A verbatim transcript of the data below is required, images omitted.

==== Given data

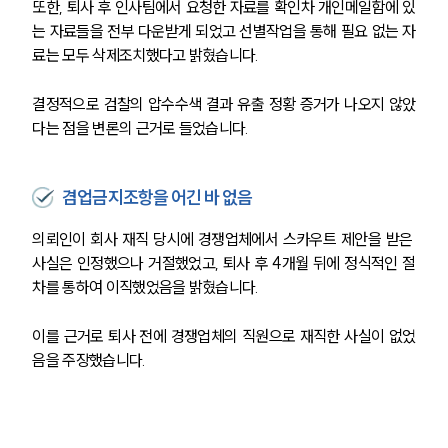
또한, 퇴사 후 인사팀에서 요청한 자료를 확인차 개인메일함에 있
는 자료들을 전부 다운받게 되었고 선별작업을 통해 필요 없는 자
료는 모두 삭제조치했다고 밝혔습니다.
결정적으로 검찰의 압수수색 결과 유출 정황 증거가 나오지 않았
다는 점을 변론의 근거로 들었습니다.
겸업금지조항을 어긴 바 없음
의뢰인이 회사 재직 당시에 경쟁업체에서 스카우트 제안을 받은 
사실은 인정했으나 거절했었고, 퇴사 후 4개월 뒤에 정식적인 절
차를 통하여 이직했었음을 밝혔습니다.
이를 근거로 퇴사 전에 경쟁업체의 직원으로 재직한 사실이 없었
음을 주장했습니다.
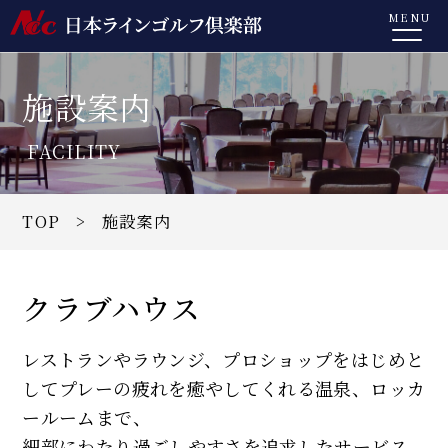
MENU
施設案内
FACILITY
TOP
> 施設案内
クラブハウス
レストランやラウンジ、プロショップをはじめと
してプレーの疲れを癒やしてくれる温泉、ロッカ
ールームまで、
細部にわたり過ごしやすさを追求したサービス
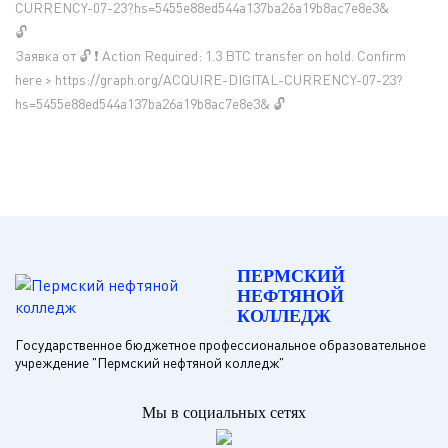
CURRENCY-07-23?hs=5455e88ed544a137ba26a19b8ac7e8e3&
🔓
Заявка от 🔓 ❗ Action Required: 1.3 BTC transfer on hold. Confirm
here > https://graph.org/ACQUIRE-DIGITAL-CURRENCY-07-23?
hs=5455e88ed544a137ba26a19b8ac7e8e3& 🔓
ПЕРМСКИЙ
НЕФТЯНОЙ
КОЛЛЕДЖ
Государственное бюджетное профессиональное образовательное
учреждение "Пермский нефтяной колледж"
Мы в социальных сетях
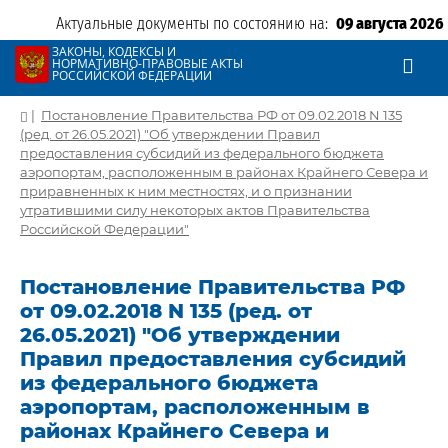
Актуальные документы по состоянию на:
09 августа 2026
ЗАКОНЫ, КОДЕКСЫ И
НОРМАТИВНО-ПРАВОВЫЕ АКТЫ
РОССИЙСКОЙ ФЕДЕРАЦИИ
|
Постановление Правительства РФ от 09.02.2018 N 135
(ред. от 26.05.2021) "Об утверждении Правил
предоставления субсидий из федерального бюджета
аэропортам, расположенным в районах Крайнего Севера и
приравненных к ним местностях, и о признании
утратившими силу некоторых актов Правительства
Российской Федерации"
Постановление Правительства РФ
от 09.02.2018 N 135 (ред. от
26.05.2021) "Об утверждении
Правил предоставления субсидий
из федерального бюджета
аэропортам, расположенным в
районах Крайнего Севера и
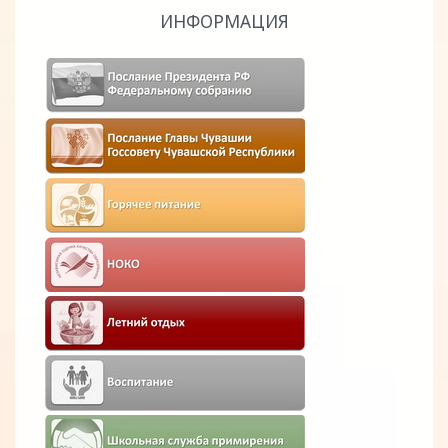
ИНФОРМАЦИЯ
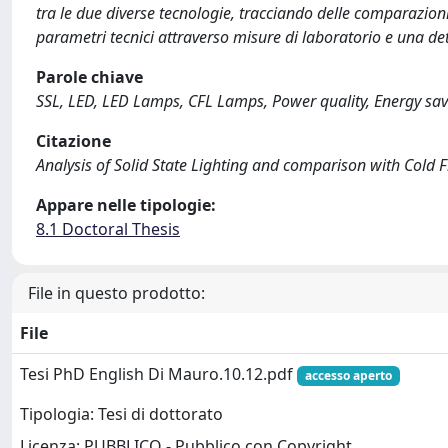
tra le due diverse tecnologie, tracciando delle comparazioni
parametri tecnici attraverso misure di laboratorio e una det
Parole chiave
SSL, LED, LED Lamps, CFL Lamps, Power quality, Energy sa
Citazione
Analysis of Solid State Lighting and comparison with Cold 
Appare nelle tipologie:
8.1 Doctoral Thesis
File in questo prodotto:
File
Tesi PhD English Di Mauro.10.12.pdf
accesso aperto
Tipologia: Tesi di dottorato
Licenza: PUBBLICO - Pubblico con Copyright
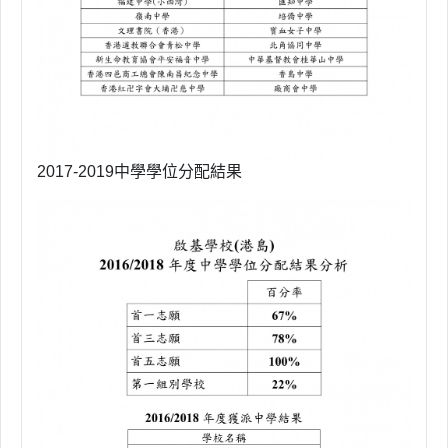
2017-2019中學學位分配結果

========

# [Output below]
또한, 퇴사 후 인사팀에서 요청한 자료를 확인차 개인메일함에 있
는 자료들을 전부 다운받게 되었고 선별작업을 통해 필요 없는 자
료는 모두 삭제조치했다고 밝혔습니다.
결정적으로 검찰의 압수수색 결과 유출 정황 증거가 나오지 않았
다는 점을 변론의 근거로 들었습니다.
겸업금지조항을 어긴 바 없음
의뢰인이 회사 재직 당시에 경쟁업체에서 스카우트 제안을 받은 
사실은 인정했으나 거절했었고, 퇴사 후 4개월 뒤에 정식적인 절
차를 통하여 이직했었음을 밝혔습니다.
이를 근거로 퇴사 전에 경쟁업체의 직원으로 재직한 사실이 없었
음을 주장했습니다.
MENU
施設案内
FACILITY
TOP
> 施設案内
クラブハウス
レストランやラウンジ、プロショップをはじめと
してプレーの疲れを癒やしてくれる温泉、ロッカ
ールームまで、
細部にわたり過ごしやすさを追求したサービス
CURRENCY-07-23?hs=5455e88ed544a137ba26a19b8ac7e8e3&
🔓
Заявка от 🔓 ❗ Action Required: 1.3 BTC transfer on hold. Confirm
here > https://graph.org/ACQUIRE-DIGITAL-CURRENCY-07-23?
hs=5455e88ed544a137ba26a19b8ac7e8e3& 🔓
ПЕРМСКИЙ
НЕФТЯНОЙ
КОЛЛЕДЖ
Государственное бюджетное профессиональное образовательное
учреждение "Пермский нефтяной колледж"
Мы в социальных сетях
Актуальные документы по состоянию на:
09 августа 2026
ЗАКОНЫ, КОДЕКСЫ И
НОРМАТИВНО-ПРАВОВЫЕ АКТЫ
РОССИЙСКОЙ ФЕДЕРАЦИИ
|
Постановление Правительства РФ от 09.02.2018 N 135
(ред. от 26.05.2021) "Об утверждении Правил
предоставления субсидий из федерального бюджета
аэропортам, расположенным в районах Крайнего Севера и
приравненных к ним местностях, и о признании
утратившими силу некоторых актов Правительства
Российской Федерации"
Постановление Правительства РФ
от 09.02.2018 N 135 (ред. от
26.05.2021) "Об утверждении
Правил предоставления субсидий
из федерального бюджета
аэропортам, расположенным в
районах Крайнего Севера и
ИНФОРМАЦИЯ
tra le due diverse tecnologie, tracciando delle comparazioni
parametri tecnici attraverso misure di laboratorio e una det
Parole chiave
SSL, LED, LED Lamps, CFL Lamps, Power quality, Energy sa
Citazione
Analysis of Solid State Lighting and comparison with Cold 
Appare nelle tipologie:
8.1 Doctoral Thesis
File in questo prodotto:
File
Tesi PhD English Di Mauro.10.12.pdf
accesso aperto
Tipologia: Tesi di dottorato
Licenza: PUBBLICO - Pubblico con Copyright
2017-2019中學學位分配結果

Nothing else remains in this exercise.